Personal information
- Born: 12 January 1991 (age 35) Brisbane, Queensland, Australia
- Height: 186 cm (6 ft 1 in)
- Weight: 108 kg (17 st 0 lb)

Playing information
- Position: Prop
Club
| Years | Team | Pld | T | G | FG | P |
| 2015 | St. George Illawarra | 1 | 0 | 0 | 0 | 0 |
Representative
| Years | Team | Pld | T | G | FG | P |
| 2014 | Queensland Residents | 1 | 0 | 0 | 0 | 0 |
| 2015–19 | Papua New Guinea | 11 | 1 | 0 | 0 | 4 |
- Source: As of 6 January 2024

= Luke Page =

PNG international rugby league footballer

Luke Page (born 12 January 1991) is a former Papua New Guinea international rugby league footballer who last played as a for the Burleigh Bears in the Queensland Cup.

Page played one National Rugby League match in his career, for the St. George Illawarra Dragons in 2015. Nicknamed the 'White Kumul', he has represented the Papua New Guinean national team, and was a member of their 2017 World Cup squad.

==Background==
Page was born in Brisbane, Queensland, Australia.

He played his junior rugby league for the Centenary Panthers, before being signed by the Brisbane Broncos. He is eligible to represent Papua New Guinea as his father and paternal grandfather were born and raised there after his great-grandparents established a firearm business in Port Moresby.

==Playing career==
===Early career===
Page joined the Gold Coast Titans and played for their NYC team between 2009 and 2011. At the end of the 2011 season, he won the Titans' NYC Player of the Year award. In 2012, he moved on to the Titans' Queensland Cup team, Ipswich Jets. In 2013, he joined the Burleigh Bears.

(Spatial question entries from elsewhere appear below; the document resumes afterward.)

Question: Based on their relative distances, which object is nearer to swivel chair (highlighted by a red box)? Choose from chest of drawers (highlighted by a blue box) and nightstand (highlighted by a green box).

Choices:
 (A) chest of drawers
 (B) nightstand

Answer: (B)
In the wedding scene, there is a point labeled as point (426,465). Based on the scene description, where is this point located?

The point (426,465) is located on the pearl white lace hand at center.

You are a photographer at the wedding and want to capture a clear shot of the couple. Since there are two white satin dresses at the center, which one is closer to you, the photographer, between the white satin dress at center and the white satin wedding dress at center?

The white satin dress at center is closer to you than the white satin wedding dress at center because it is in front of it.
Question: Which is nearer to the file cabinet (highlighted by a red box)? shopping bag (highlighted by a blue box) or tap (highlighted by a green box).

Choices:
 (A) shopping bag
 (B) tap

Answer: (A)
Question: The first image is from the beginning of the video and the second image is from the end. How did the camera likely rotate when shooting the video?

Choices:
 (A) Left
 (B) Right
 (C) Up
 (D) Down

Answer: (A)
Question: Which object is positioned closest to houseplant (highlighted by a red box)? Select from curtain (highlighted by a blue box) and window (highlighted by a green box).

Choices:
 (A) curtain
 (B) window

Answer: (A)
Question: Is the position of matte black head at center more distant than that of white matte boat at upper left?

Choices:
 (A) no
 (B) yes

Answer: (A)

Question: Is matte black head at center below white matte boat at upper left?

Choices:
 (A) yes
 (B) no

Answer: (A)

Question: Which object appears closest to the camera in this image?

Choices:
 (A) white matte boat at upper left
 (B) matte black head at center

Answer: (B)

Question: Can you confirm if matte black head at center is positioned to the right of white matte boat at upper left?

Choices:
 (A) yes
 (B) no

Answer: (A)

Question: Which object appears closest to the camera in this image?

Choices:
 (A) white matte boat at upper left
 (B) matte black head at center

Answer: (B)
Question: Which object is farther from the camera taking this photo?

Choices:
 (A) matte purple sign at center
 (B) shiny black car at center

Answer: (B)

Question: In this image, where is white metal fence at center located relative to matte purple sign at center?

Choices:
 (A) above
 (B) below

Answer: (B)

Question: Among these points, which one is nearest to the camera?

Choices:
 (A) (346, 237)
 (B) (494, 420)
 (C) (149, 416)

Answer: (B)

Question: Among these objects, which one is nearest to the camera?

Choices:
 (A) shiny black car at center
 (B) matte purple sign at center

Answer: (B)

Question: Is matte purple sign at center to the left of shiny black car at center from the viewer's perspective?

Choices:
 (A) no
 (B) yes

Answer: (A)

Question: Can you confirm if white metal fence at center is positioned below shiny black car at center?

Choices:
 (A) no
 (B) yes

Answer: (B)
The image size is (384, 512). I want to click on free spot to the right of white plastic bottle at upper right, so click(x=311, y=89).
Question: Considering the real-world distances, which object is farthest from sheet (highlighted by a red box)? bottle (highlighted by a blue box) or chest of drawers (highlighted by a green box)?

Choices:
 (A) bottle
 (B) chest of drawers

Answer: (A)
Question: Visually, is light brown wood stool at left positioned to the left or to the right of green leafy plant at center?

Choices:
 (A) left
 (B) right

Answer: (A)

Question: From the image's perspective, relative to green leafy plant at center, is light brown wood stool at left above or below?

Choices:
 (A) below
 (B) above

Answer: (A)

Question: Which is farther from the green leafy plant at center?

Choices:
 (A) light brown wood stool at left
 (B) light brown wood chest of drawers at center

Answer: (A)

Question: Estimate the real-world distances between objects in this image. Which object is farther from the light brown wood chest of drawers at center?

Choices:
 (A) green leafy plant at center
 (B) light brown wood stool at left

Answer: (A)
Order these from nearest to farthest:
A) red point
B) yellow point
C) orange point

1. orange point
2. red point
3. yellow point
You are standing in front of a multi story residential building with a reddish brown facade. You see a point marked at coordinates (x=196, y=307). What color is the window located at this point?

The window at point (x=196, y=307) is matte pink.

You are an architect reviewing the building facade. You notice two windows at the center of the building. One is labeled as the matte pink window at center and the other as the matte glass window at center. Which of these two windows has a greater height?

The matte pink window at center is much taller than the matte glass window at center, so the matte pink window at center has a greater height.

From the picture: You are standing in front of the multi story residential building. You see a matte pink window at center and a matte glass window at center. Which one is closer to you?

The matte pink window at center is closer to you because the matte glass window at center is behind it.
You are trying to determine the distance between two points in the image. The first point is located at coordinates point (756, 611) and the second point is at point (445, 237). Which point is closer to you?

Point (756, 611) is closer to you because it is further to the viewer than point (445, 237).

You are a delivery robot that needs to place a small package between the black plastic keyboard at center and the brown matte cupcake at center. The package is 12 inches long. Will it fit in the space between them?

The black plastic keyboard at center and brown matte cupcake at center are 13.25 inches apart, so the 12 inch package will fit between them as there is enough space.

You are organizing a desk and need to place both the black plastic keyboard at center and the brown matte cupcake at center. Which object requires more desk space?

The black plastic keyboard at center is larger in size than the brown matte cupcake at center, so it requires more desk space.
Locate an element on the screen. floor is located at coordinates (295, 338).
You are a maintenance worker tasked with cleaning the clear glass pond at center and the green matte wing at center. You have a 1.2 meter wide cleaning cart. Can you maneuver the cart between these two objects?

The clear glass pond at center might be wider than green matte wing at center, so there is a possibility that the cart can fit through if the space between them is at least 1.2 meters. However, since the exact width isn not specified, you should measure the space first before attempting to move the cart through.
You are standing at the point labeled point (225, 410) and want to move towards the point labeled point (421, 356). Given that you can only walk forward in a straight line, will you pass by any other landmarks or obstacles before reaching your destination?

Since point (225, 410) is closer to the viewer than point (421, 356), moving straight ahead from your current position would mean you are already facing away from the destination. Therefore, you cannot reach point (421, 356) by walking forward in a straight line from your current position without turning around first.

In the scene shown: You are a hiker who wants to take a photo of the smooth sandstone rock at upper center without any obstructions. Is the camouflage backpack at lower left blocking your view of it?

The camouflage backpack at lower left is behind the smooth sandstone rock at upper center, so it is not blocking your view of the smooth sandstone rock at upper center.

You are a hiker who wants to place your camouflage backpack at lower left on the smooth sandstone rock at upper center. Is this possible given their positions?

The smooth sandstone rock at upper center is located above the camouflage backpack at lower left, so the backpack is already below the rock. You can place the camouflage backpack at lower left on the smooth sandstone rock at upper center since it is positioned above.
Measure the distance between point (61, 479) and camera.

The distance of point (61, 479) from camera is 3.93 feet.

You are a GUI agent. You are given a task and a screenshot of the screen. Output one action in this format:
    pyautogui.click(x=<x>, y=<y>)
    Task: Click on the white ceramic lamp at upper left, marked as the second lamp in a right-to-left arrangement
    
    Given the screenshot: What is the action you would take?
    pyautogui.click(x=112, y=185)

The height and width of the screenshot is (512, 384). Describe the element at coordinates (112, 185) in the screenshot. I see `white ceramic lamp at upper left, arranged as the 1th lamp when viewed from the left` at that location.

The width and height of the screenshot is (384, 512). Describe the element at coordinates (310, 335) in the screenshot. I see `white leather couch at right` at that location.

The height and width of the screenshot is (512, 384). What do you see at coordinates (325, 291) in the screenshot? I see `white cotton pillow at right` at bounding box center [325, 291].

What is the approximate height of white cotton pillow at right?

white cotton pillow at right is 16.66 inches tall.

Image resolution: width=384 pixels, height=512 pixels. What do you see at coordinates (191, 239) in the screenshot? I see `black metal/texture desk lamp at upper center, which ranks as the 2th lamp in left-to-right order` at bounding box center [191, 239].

In May 2014, he joined the Canberra Raiders effective immediately until the end of 2015. He played the remainder of the season with Canberra's affiliate club, the Souths Logan Magpies, in the Queensland Cup. He represented the Queensland Residents against the New South Wales Residents on 9 July, and won the 2014 Queensland Cup Player of the Year award at the end of the season.

===2015===
Page began the 2015 season playing for Canberra's feeder club, the Mount Pritchard Mounties, in the New South Wales Cup. In April, he gained wide-spread recognition after the Mounties uploaded a highlights package of him to their YouTube account, playing against the Manly Warringah Sea Eagles. It attracted more than 200,000 hits online. On 2 May, he played for Papua New Guinea against Fiji in the 2015 Melanesian Cup. On 1 July, he joined the St. George Illawarra Dragons mid-season effective immediately for the rest of the year. In Round 17 of the 2015 NRL season, he made his NRL debut for the Dragons against the North Queensland Cowboys. On 27 September, he was named at prop in the 2015 New South Wales Cup Team of the Year, having finished the season with the Dragons' feeder club, the Illawarra Cutters.

===2016===
In 2016, Page returned to the Burleigh Bears in the Queensland Cup, after failing to gain a new contract with the Dragons. On 7 May, he played for Papua New Guinea against Fiji in the 2016 Melanesian Cup.

===2017 - 2021===
Page would continue to play for Burleigh over the next five seasons and was part of the Burleigh side which won the 2019 Queensland Cup competition. Page would later play for Burleigh in their 2019 NRL State Championship final defeat against Newtown. In October 2021, Page announced he would be retiring from rugby league. Page played his final game for Burleigh in their preliminary final defeat against Norths Devils. Page had a conversion attempt in his final match which was relatively close to the uprights but his kick went well wide and bounced towards the corner post.